From that moment on, it was a little more than ten years before he began his studies. He enrolled for physics and mathematics in Regensburg, which was the closest university from his home. During his doctoral thesis in physics, he attended his first scientific conference in Granada, Spain. "I had no idea how things were going there and was totally nervous. My PhD supervisor finally introduced me to his Spanish cooperation partner," says Fabian Theis. Despite all his retrospective modesty, he must have made an impression: Only one year after his doctorate in physics in Regensburg, he completed his doctoral thesis in computer science in Granada. He then continued his research at two Japanese universities and in the USA before finally going to the Max Planck Institute for Dynamics and Self-Organization in Göttingen and finally to Helmholtz Zentrum München.

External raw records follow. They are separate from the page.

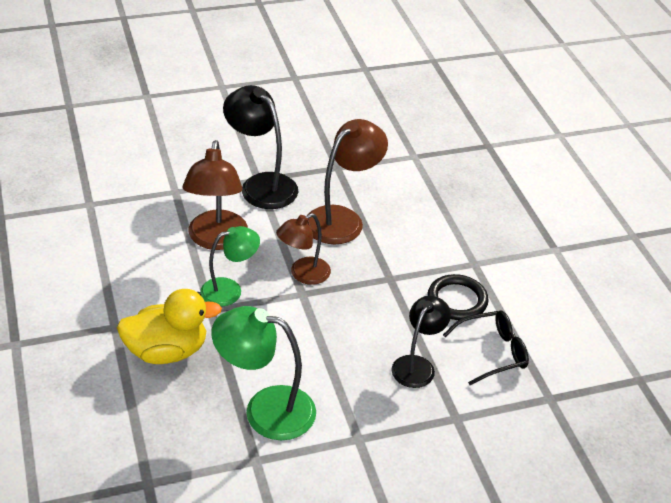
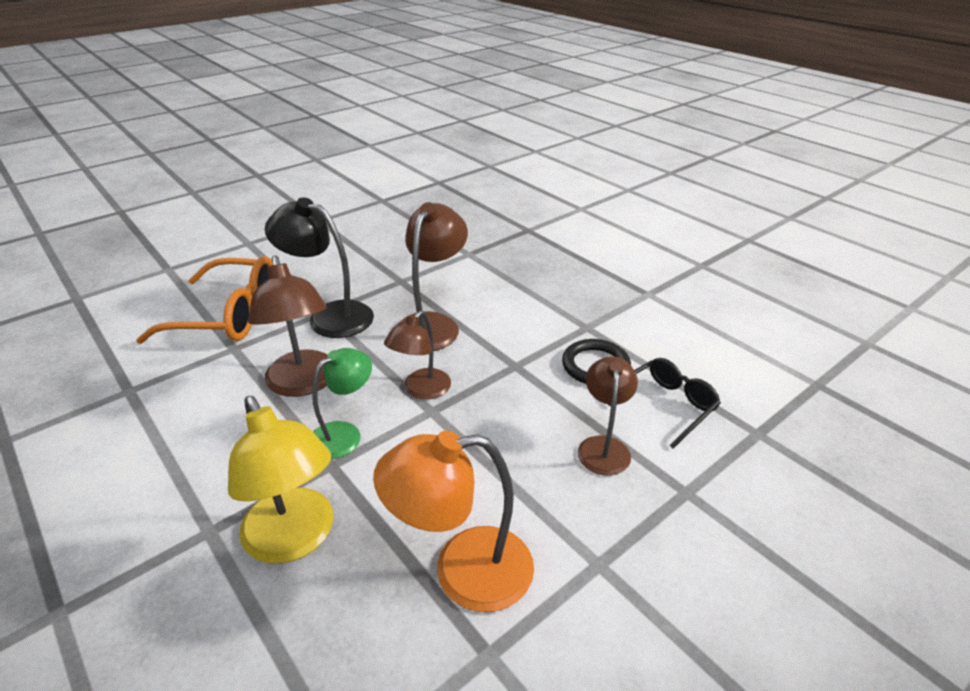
camera: 20 degrees left, 5 degrees down
yellow duck [117,289,222,364] -> yellow lamp [228,396,333,564]
green lamp [211,306,316,440] -> orange lamp [373,431,534,612]
black lamp [391,296,451,388] -> brown lamp [577,356,638,476]
none -> orange glasses [136,256,273,344]

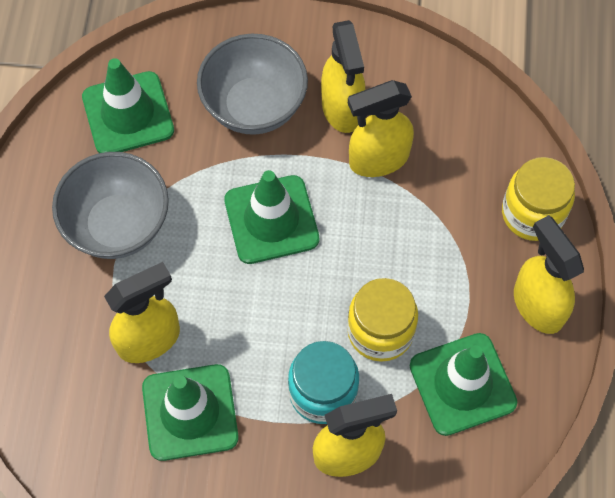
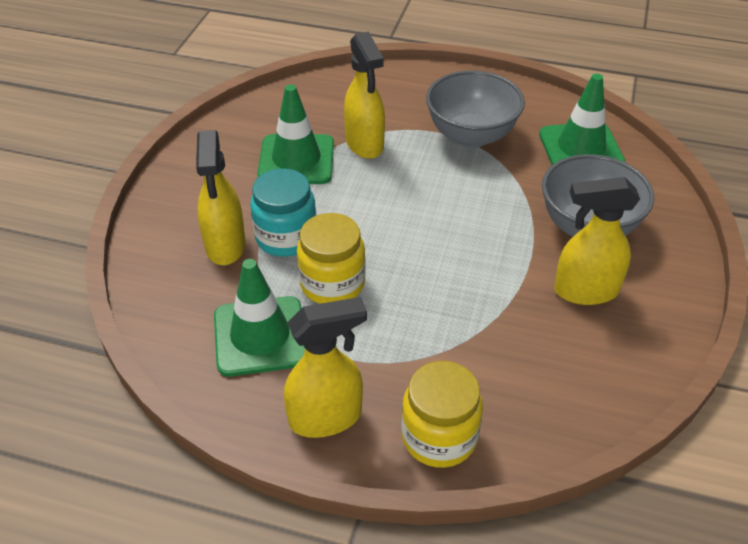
camera: 100 degrees right, 20 degrees down
green traffic cone [224,170,319,264] -> none
yellow spray bottle [348,80,414,177] -> none

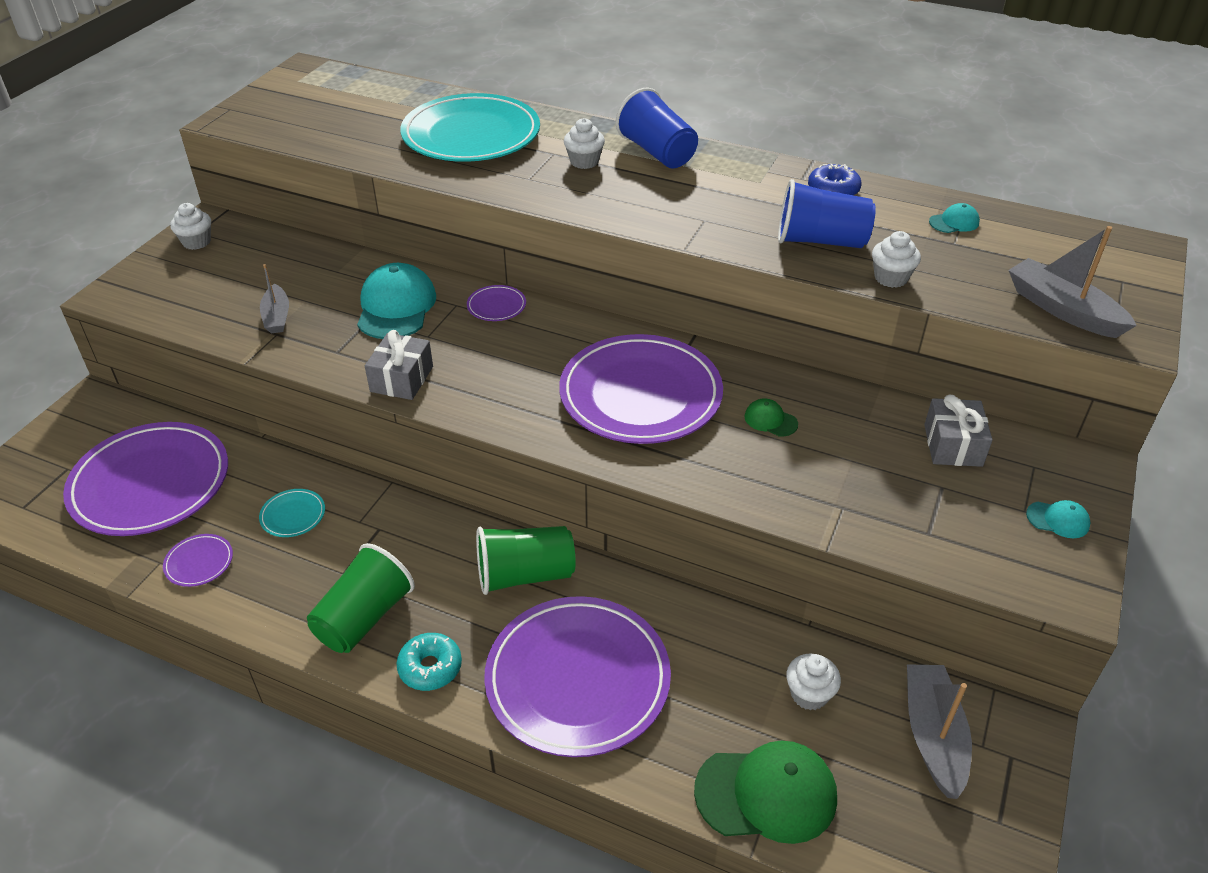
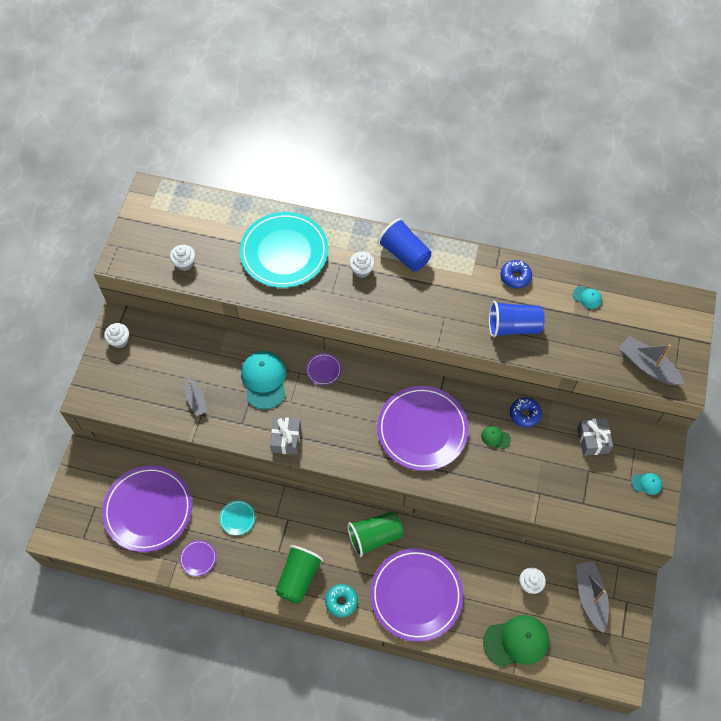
camera: 10 degrees left, 20 degrees up
white cupcake [872,231,921,288] -> white cupcake moved to [170,245,195,271]
turquoise cap [929,203,980,233] -> turquoise cap turned 60 degrees clockwise [573,286,602,309]
none -> blue donut [510,397,542,427]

But how did he get into medicine, of all places, when Big Data is such a broad subject? Fabian Theis laughs. "Yes, I was actually involved in a project where they tried to understand how dollar bills travel around the world. And you can also analyze the flow of goods between countries and the like with Big Data. But there was something else about biology that appealed to him: unpredictability. "If I throw a ball, I can calculate its trajectory in physics to an exact formula. This kind of modeling never works for a biological problem."
And there is another thing that fascinates him about medical research: sheer speed. "I have never encountered such a fast field before," says Fabian Theis, "not even computer technology is making such rapid progress. He recalls the Human Genome Project, where it took more than a decade and cost several million dollars to decipher the human genome - "today it can be done in a week and for a few hundred dollars". This has had a huge impact on his research, in which he relies on gene analysis. When Fabian Theis talks about it, however, he does not sound intimidated at all by the rapid pace of change. On the contrary: he tells with audible fascination. "This is really cool for us," he shouts.
For him, every further technical advance is like a flashlight with which he can shine into ever new and unexplored corners of the cells with his Big Data methods.
The Initiative ELLIS (European Laboratory)
The ELLIS (European Laboratory for Learning and Intelligent Systems) initiative aims to create a diverse European network that promotes research excellence and drives breakthroughs in AI. Rather than creating a virtual network between institutions, ELLIS aims to create new working environments for researchers and enable them to combine cutting-edge research with start-ups and industrial applications.
ELLIS was officially launched in September 2020 - with 30 units at research institutions throughout Europe, including Helmholtz Zentrum München and TU München. Fabian Theis is Co-Director at the Munich location.